Immigration is undoubtedly a cause of this loss, but it is not the only one. The welfare state over the long decades of its existence has produced what American sociologist Charles Murray and others call the "underclass" (incidentally another sign that the US, contrary to European popular opinion, does have an extensive welfare state too).

The underclass is a new social class, it is no longer the working class. It is not characterised by its economic status so much as by its behaviour, mores and ethos.
It has a disproportionately high illegitimacy rate, school drop-out rate, unemployment rate and crime rate. It is anti-social in its outlook, attitudes, rules and codes.

In the US the underclass is disproportionately black but in Britain it is mainly formed by indigenous Britons.

This is why only solving the problem of immigration will not solve the welfare problem.

That pro-welfare consensus after World War II does not exist any more. Now the opposite consensus exists.

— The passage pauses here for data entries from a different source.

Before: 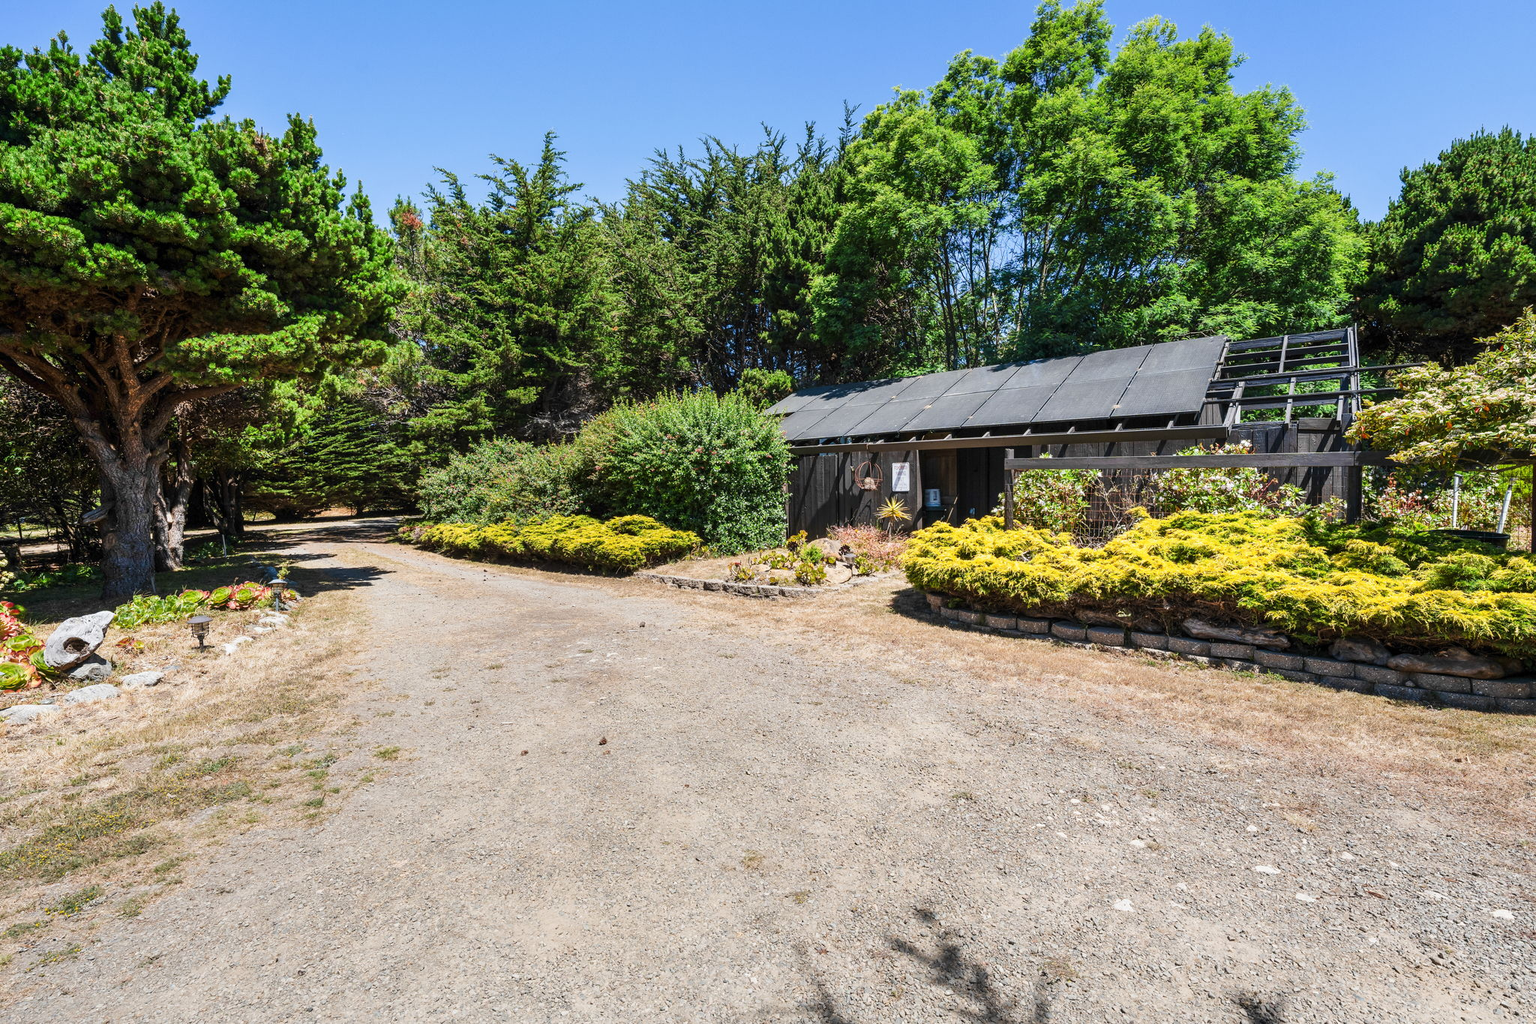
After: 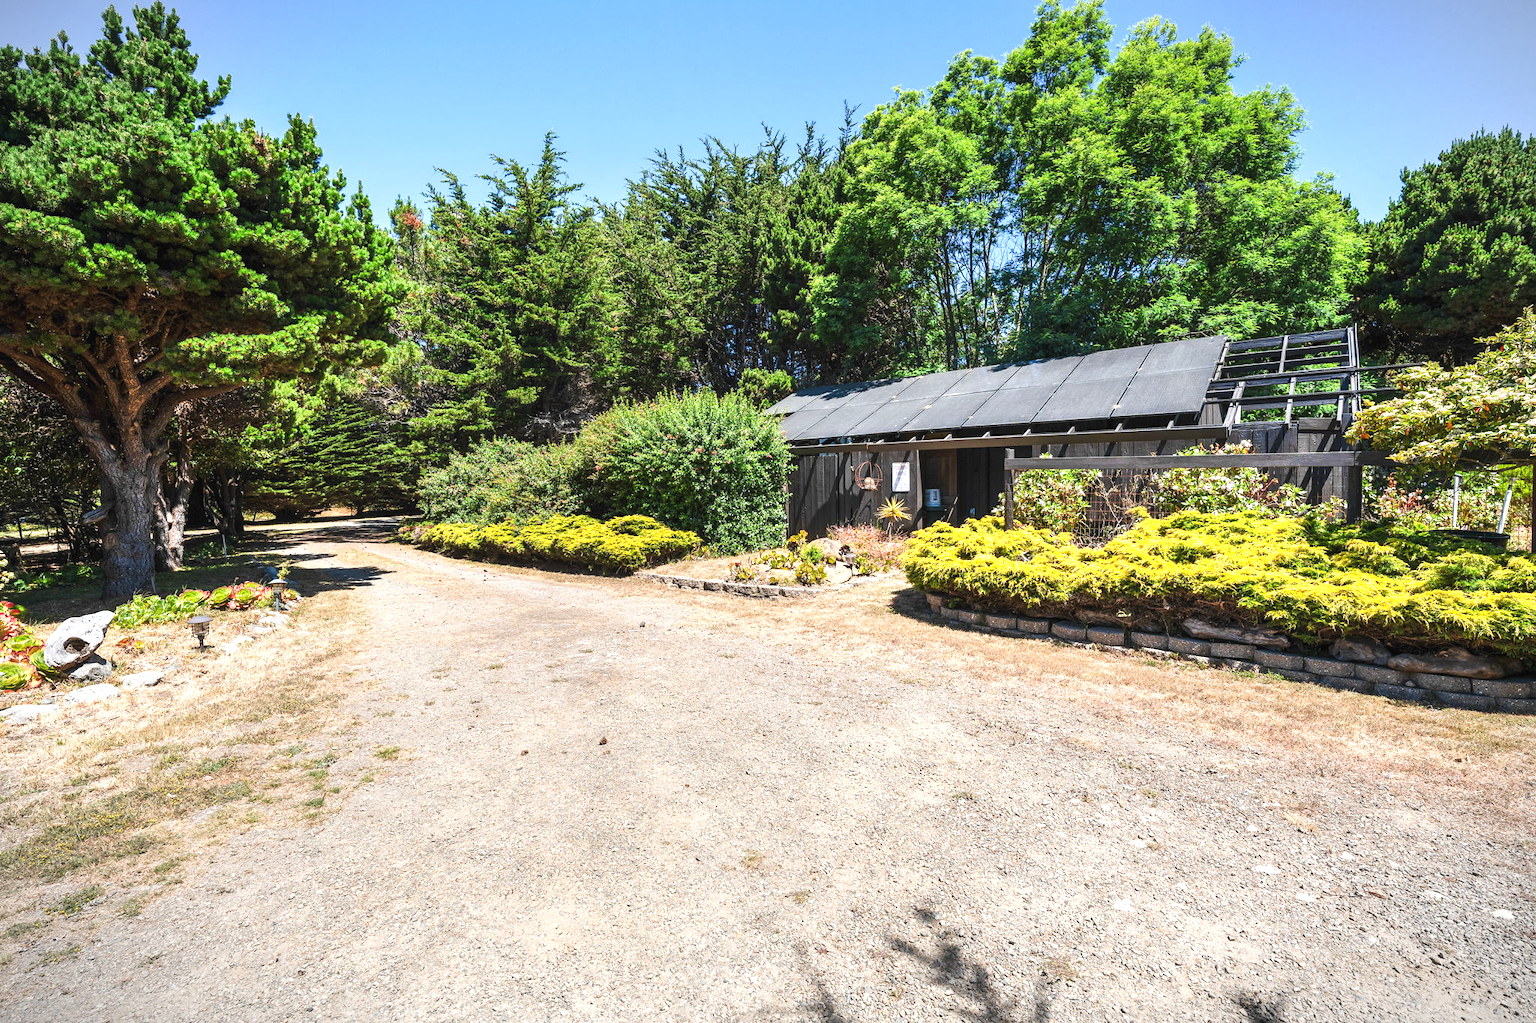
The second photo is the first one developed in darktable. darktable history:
exposure: black level correction -0.002, exposure 0.542 EV, compensate exposure bias true, compensate highlight preservation false
vignetting: fall-off start 99.96%, width/height ratio 1.307
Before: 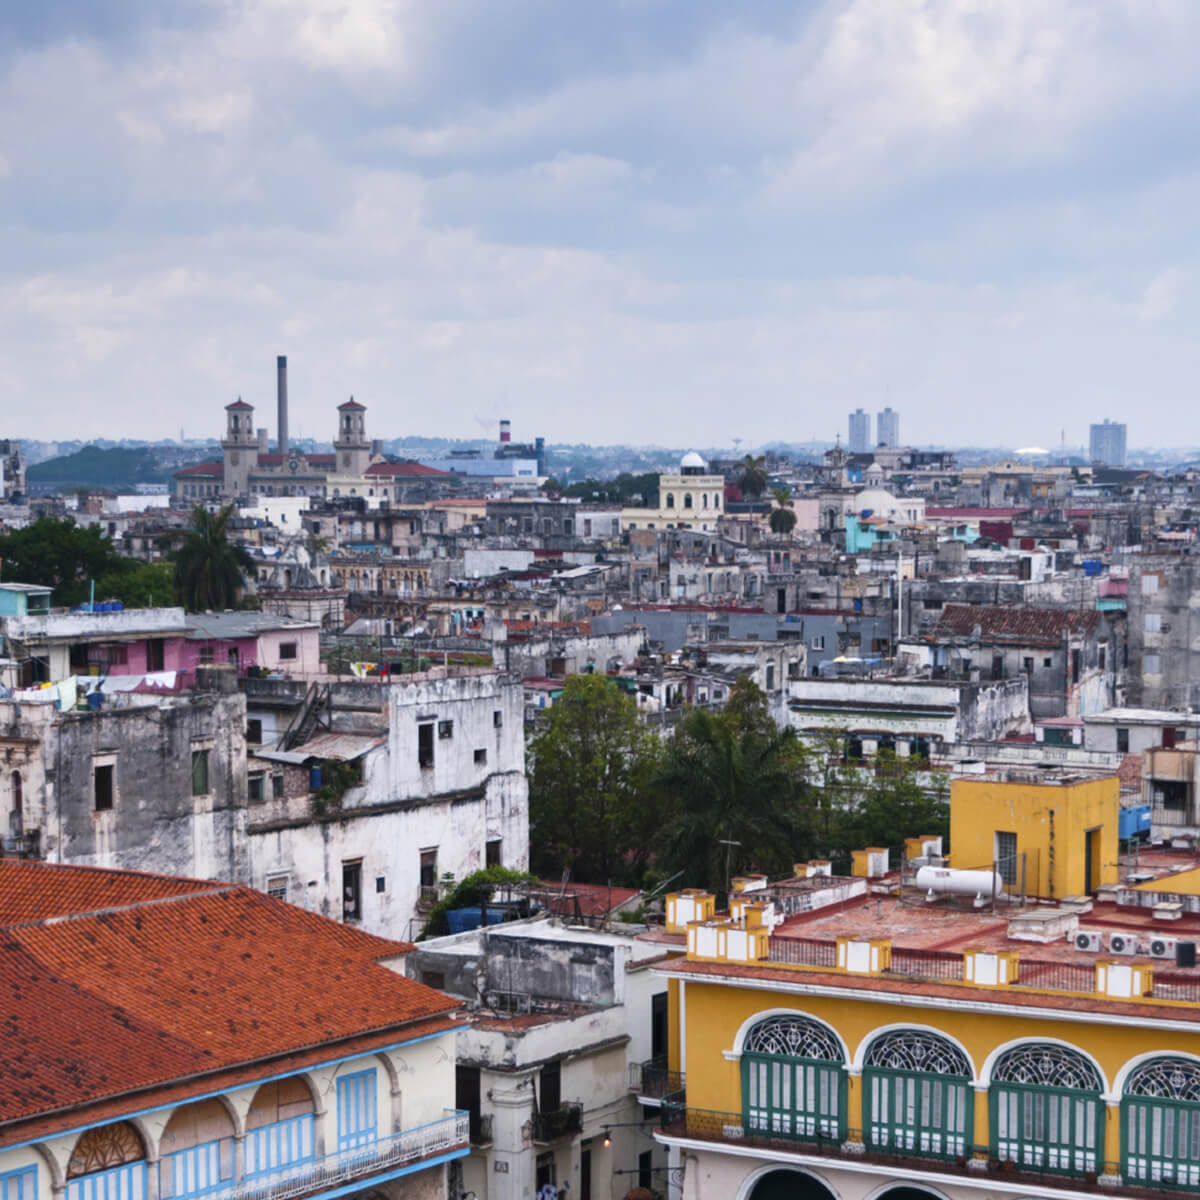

One of the purported reasons for the creation of the welfare state was the desire to reduce income inequality (or relative poverty), portrayed as a cause of social unrest.

I don't know if enough evidence exists that income inequality causes social unrest. As is well known, correlation is not causation.

Social instability is more likely to be caused by poverty - real, absolute poverty in relation to one's needs, not the feeling of envy generated by looking over the fence at the neighbour's garden and seeing there rare orchids not found in one's own pretty but not luxurious garden - not income inequality. Moreover, it is caused by agitprop elements who keep telling people that they are treated unfairly (a bit like the US black leaders, that author Tammy Bruce calls "merchants of misery", who have made a career out of perpetuating in blacks a never-ending sense of victimhood and desire for retribution).

At the moment, much of Western social unrest is caused by the disastrous effect of governments' overspending, mostly due to elephantine welfare states.